The crops pollinated by carpenter bees include passion fruit, Brazil nuts and cotton. They are known to buzz pollinate.
In Australia, some experimentation in commercial greenhouses has taken place, using their native Xylocopa species to pollinate tomatoes. However, the use of carpenter bees for commercial pollination may not be practical due to the difficulties in rearing sufficient carpenter bees3.
Carpenter bees may also engage in nectar robbing.
The presence of predators depends on location and species of carpenter bee. However, in general, natural predators include birds, particularly woodpeckers and bee-eaters, mantises, robber flies and bee flies.
1. Wilson & Messinger Carril - The Bees In Your Backyard, A Guide To North America's Bees, 2016.

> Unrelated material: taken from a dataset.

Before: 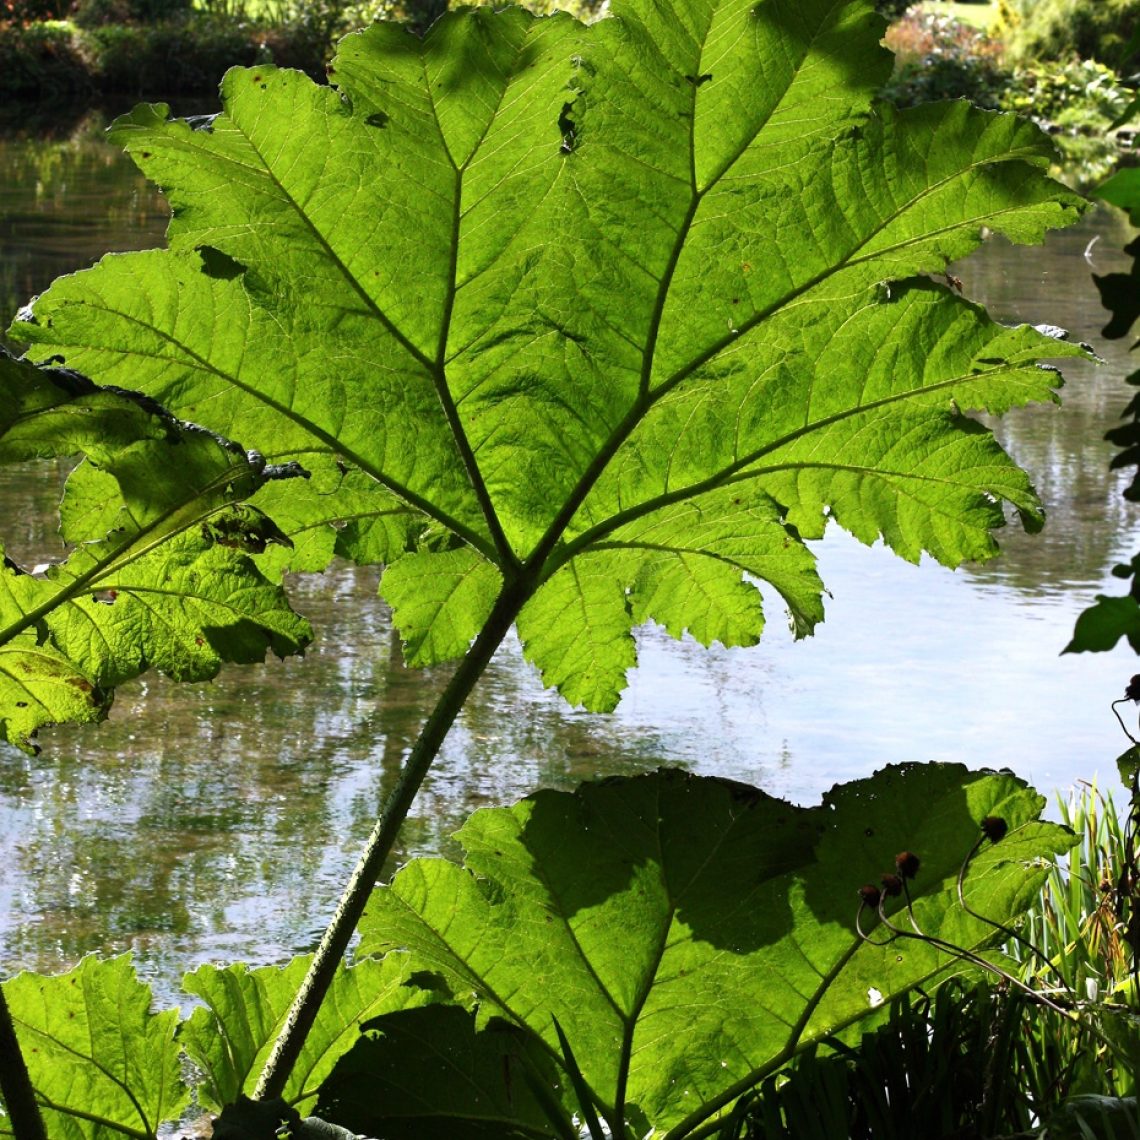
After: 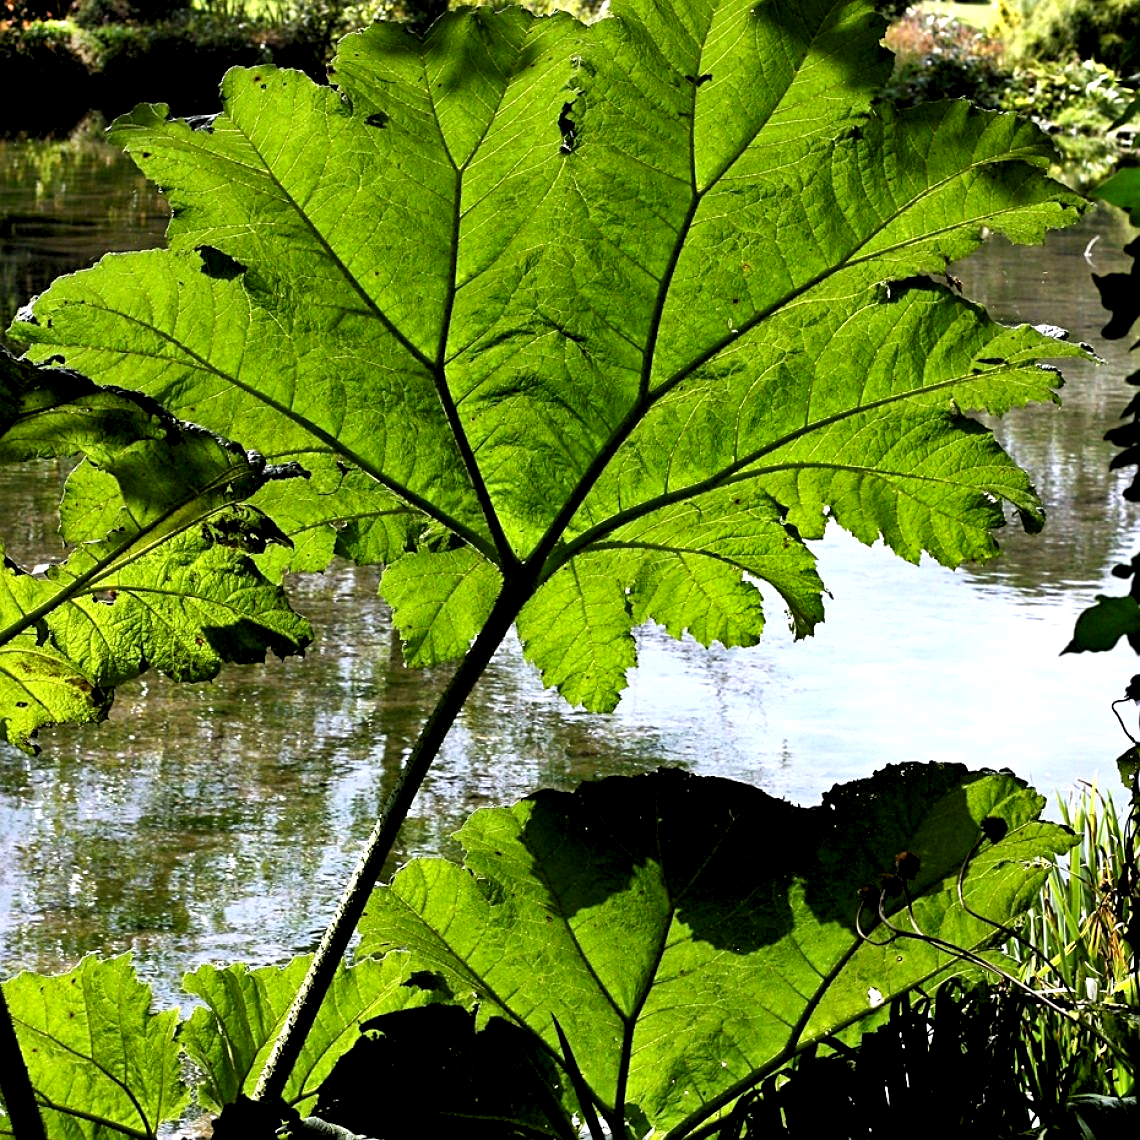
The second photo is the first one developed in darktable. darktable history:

2. He C, Zhu C (2020) Nesting and foraging behavior of Xylocopa valga in the Ejina Oasis, China. PLoS ONE 15(7): e0235769. https://doi.org/10.1371/journal.pone.0235769
3. Tamar Keasar, "Large Carpenter Bees as Agricultural Pollinators", Psyche: A Journal of Entomology, vol. 2010, Article ID 927463, 7 pages, 2010. https://doi.org/10.1155/2010/927463
4. Chunling He, Chaodong Zhu, Nesting Biology of Xylocopa xinjiangensis (Hymenoptera: Apidae: Xylocopinae), Journal of Insect Science, Volume 18, Issue 4, July 2018, 2, https://doi.org/10.1093/jisesa/iey061.
5. Bernardino AS, Gaglianone MC. Nest distribution and nesting habits of Xylocopa ordinaria Smith (Hymenoptera, Apidae) in a restinga area in the northern Rio de Janeiro State, Brazil. Revista Brasileira de Entomologia 2008; 52: 434–440.
6. Duff, 2018. Reproductive behaviour of male Xylocopa virginica and the influence of body size, nestmates, and siblings on territory defence.